# [Prompt]
Make an exact copy of the records, omitting all images.

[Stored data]
= Beginning of Section =
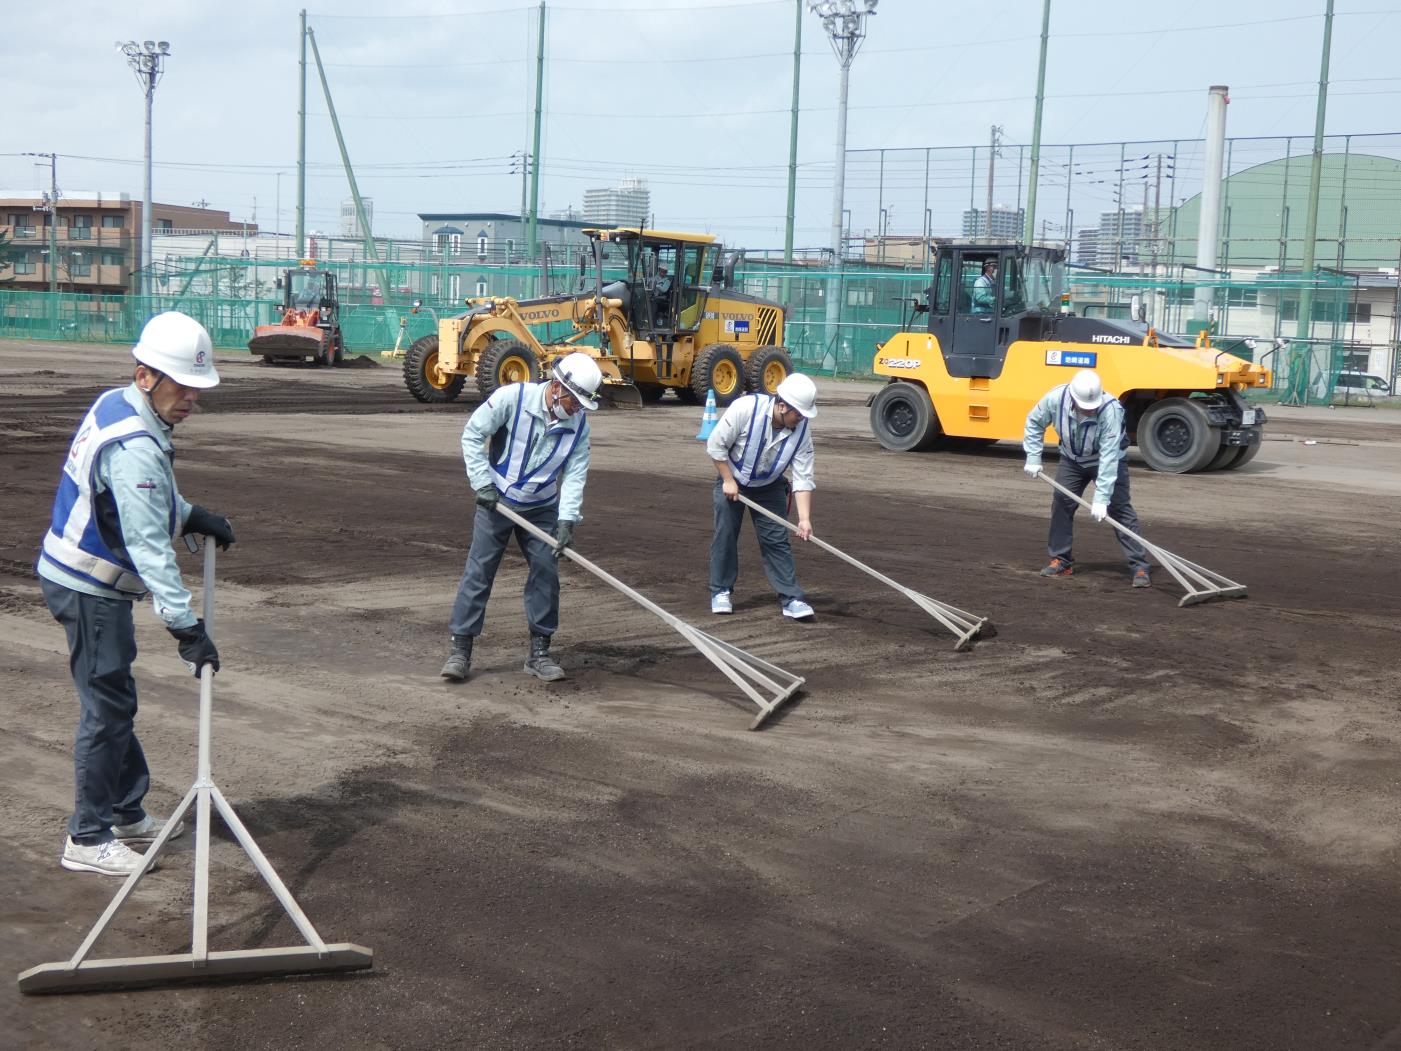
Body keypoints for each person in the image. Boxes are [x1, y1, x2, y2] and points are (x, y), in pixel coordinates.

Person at [38, 311, 235, 877]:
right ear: (147, 375)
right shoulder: (138, 449)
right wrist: (185, 627)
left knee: (114, 701)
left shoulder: (116, 402)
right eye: (183, 387)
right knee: (106, 710)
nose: (191, 400)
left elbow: (136, 503)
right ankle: (88, 835)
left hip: (74, 574)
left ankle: (124, 811)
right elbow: (149, 545)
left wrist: (191, 513)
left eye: (197, 389)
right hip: (89, 587)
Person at [441, 351, 602, 684]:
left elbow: (575, 473)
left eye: (581, 405)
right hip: (495, 500)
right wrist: (482, 483)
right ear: (558, 387)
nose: (576, 409)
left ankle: (539, 652)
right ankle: (461, 650)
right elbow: (472, 433)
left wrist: (567, 520)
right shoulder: (512, 398)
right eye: (574, 402)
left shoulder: (578, 427)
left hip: (542, 507)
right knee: (480, 571)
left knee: (546, 573)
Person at [1023, 369, 1151, 588]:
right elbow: (1034, 422)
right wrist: (1033, 456)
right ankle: (1061, 560)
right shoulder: (1055, 398)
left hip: (1107, 461)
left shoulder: (1111, 410)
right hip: (1072, 459)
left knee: (1119, 509)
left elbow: (1109, 457)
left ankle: (1139, 566)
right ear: (1073, 397)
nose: (1089, 411)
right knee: (1062, 503)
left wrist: (1101, 499)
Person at [706, 372, 818, 621]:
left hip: (769, 487)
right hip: (732, 479)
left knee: (777, 540)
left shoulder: (801, 431)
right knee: (725, 534)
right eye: (797, 413)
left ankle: (791, 598)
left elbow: (802, 476)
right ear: (781, 405)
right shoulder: (746, 408)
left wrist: (805, 518)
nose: (800, 419)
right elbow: (716, 445)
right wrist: (727, 480)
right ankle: (721, 591)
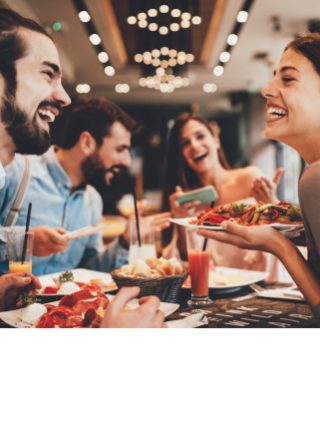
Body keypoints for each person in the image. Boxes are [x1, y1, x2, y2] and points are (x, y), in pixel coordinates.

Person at [0, 8, 164, 327]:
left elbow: (89, 270)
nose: (63, 97)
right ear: (88, 143)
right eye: (48, 74)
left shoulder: (91, 200)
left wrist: (125, 242)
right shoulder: (15, 171)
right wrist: (26, 239)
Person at [199, 33, 320, 316]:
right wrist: (280, 216)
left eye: (287, 79)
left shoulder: (314, 178)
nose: (266, 89)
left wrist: (279, 245)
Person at [162, 113, 280, 271]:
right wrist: (180, 221)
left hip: (258, 283)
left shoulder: (250, 179)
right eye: (185, 143)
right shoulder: (188, 202)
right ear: (181, 155)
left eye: (200, 136)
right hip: (213, 290)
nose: (194, 146)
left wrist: (274, 206)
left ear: (216, 140)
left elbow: (279, 238)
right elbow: (185, 258)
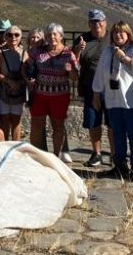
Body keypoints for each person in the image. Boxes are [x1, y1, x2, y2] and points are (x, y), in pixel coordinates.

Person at [92, 21, 133, 180]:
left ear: (128, 34)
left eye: (121, 32)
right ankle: (120, 166)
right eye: (115, 33)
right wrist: (96, 93)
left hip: (132, 101)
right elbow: (100, 74)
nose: (118, 35)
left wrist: (124, 58)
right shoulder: (107, 51)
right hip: (113, 100)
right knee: (117, 134)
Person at [25, 23, 78, 163]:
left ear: (61, 36)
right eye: (49, 34)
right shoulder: (38, 52)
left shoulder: (68, 53)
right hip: (39, 95)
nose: (52, 37)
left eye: (55, 34)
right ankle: (36, 156)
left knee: (58, 126)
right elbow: (25, 66)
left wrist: (70, 70)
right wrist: (28, 79)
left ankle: (56, 156)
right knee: (36, 125)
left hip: (60, 96)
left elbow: (75, 78)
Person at [74, 10, 111, 168]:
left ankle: (115, 155)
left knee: (112, 123)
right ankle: (96, 154)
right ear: (89, 24)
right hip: (90, 87)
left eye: (100, 21)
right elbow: (74, 60)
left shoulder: (113, 37)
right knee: (93, 122)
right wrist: (78, 49)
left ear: (105, 22)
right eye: (93, 22)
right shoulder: (82, 39)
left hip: (111, 89)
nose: (97, 24)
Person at [0, 25, 28, 141]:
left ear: (20, 37)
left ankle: (14, 148)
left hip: (18, 92)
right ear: (5, 37)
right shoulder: (0, 53)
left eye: (16, 35)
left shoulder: (25, 54)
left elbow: (27, 73)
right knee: (4, 120)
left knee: (16, 121)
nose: (13, 37)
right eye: (9, 35)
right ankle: (4, 146)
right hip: (4, 91)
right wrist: (9, 82)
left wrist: (18, 83)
= End of Section =
# [Exercise result]
Body keypoints for each person in the image. Boxes are [x1, y1, x2, y2] and points are (x, y), in pixel coordinates.

Person at [38, 311, 235, 877]:
right ear: (147, 375)
right shoulder: (138, 449)
right wrist: (185, 627)
left knee: (114, 701)
left shoulder: (116, 402)
right eye: (183, 387)
right knee: (106, 710)
nose: (191, 400)
left elbow: (136, 503)
right ankle: (88, 835)
left hip: (74, 574)
left ankle: (124, 811)
right elbow: (149, 545)
left wrist: (191, 513)
left eye: (197, 389)
right hip: (89, 587)
Person at [441, 351, 602, 684]:
left elbow: (575, 473)
left eye: (581, 405)
right hip: (495, 500)
right wrist: (482, 483)
right ear: (558, 387)
nose: (576, 409)
left ankle: (539, 652)
right ankle: (461, 650)
right elbow: (472, 433)
left wrist: (567, 520)
right shoulder: (512, 398)
right eye: (574, 402)
left shoulder: (578, 427)
left hip: (542, 507)
right knee: (480, 571)
left knee: (546, 573)
Person at [1023, 369, 1151, 588]:
right elbow: (1034, 422)
right wrist: (1033, 456)
right ankle: (1061, 560)
right shoulder: (1055, 398)
left hip: (1107, 461)
left shoulder: (1111, 410)
right hip: (1072, 459)
left knee: (1119, 509)
left elbow: (1109, 457)
left ankle: (1139, 566)
right ear: (1073, 397)
nose: (1089, 411)
right knee: (1062, 503)
left wrist: (1101, 499)
Person at [706, 372, 818, 621]:
left hip: (769, 487)
right hip: (732, 479)
left knee: (777, 540)
left shoulder: (801, 431)
right knee: (725, 534)
right eye: (797, 413)
left ankle: (791, 598)
left elbow: (802, 476)
right ear: (781, 405)
right shoulder: (746, 408)
left wrist: (805, 518)
nose: (800, 419)
right elbow: (716, 445)
right wrist: (727, 480)
right ankle: (721, 591)
Body keypoints for each person in the image. Boxes are [x1, y1, x2, y2] and points are (x, y), in pixel coordinates.

Person at [0, 8, 164, 327]:
left elbow: (89, 270)
nose: (63, 97)
right ear: (88, 143)
right eye: (48, 74)
left shoulder: (91, 200)
left wrist: (125, 242)
right shoulder: (15, 171)
right wrist: (26, 239)
Person at [199, 33, 320, 316]:
right wrist: (280, 216)
left eye: (287, 79)
left shoulder: (314, 178)
nose: (266, 89)
left wrist: (279, 245)
Person at [162, 113, 280, 271]:
right wrist: (180, 221)
left hip: (258, 283)
left shoulder: (250, 179)
right eye: (185, 143)
right shoulder: (188, 202)
right ear: (181, 155)
left eye: (200, 136)
right hip: (213, 290)
nose: (194, 146)
left wrist: (274, 206)
left ear: (216, 140)
left elbow: (279, 238)
right elbow: (185, 258)
Body keypoints for each person in the image. Boxes are [x1, y1, x2, y2] and points are (x, y), in pixel coordinates.

Person at [92, 21, 133, 180]:
left ear: (128, 34)
left eye: (121, 32)
right ankle: (120, 166)
right eye: (115, 33)
right wrist: (96, 93)
left hip: (132, 101)
right elbow: (100, 74)
nose: (118, 35)
left wrist: (124, 58)
right shoulder: (107, 51)
right hip: (113, 100)
right knee: (117, 134)
Person at [25, 23, 78, 163]:
left ear: (61, 36)
right eye: (49, 34)
right shoulder: (38, 52)
left shoulder: (68, 53)
right hip: (39, 95)
nose: (52, 37)
left eye: (55, 34)
right ankle: (36, 156)
left knee: (58, 126)
right elbow: (25, 66)
left wrist: (70, 70)
right wrist: (28, 79)
left ankle: (56, 156)
right knee: (36, 125)
left hip: (60, 96)
left elbow: (75, 78)
Person at [74, 10, 111, 168]:
left ankle: (115, 155)
left knee: (112, 123)
right ankle: (96, 154)
right ear: (89, 24)
right hip: (90, 87)
left eye: (100, 21)
right elbow: (74, 60)
left shoulder: (113, 37)
right knee: (93, 122)
right wrist: (78, 49)
left ear: (105, 22)
right eye: (93, 22)
right shoulder: (82, 39)
left hip: (111, 89)
nose: (97, 24)
Person at [0, 25, 28, 141]:
left ear: (20, 37)
left ankle: (14, 148)
left hip: (18, 92)
right ear: (5, 37)
right shoulder: (0, 53)
left eye: (16, 35)
left shoulder: (25, 54)
left elbow: (27, 73)
right knee: (4, 120)
left knee: (16, 121)
nose: (13, 37)
right eye: (9, 35)
right ankle: (4, 146)
right hip: (4, 91)
right wrist: (9, 82)
left wrist: (18, 83)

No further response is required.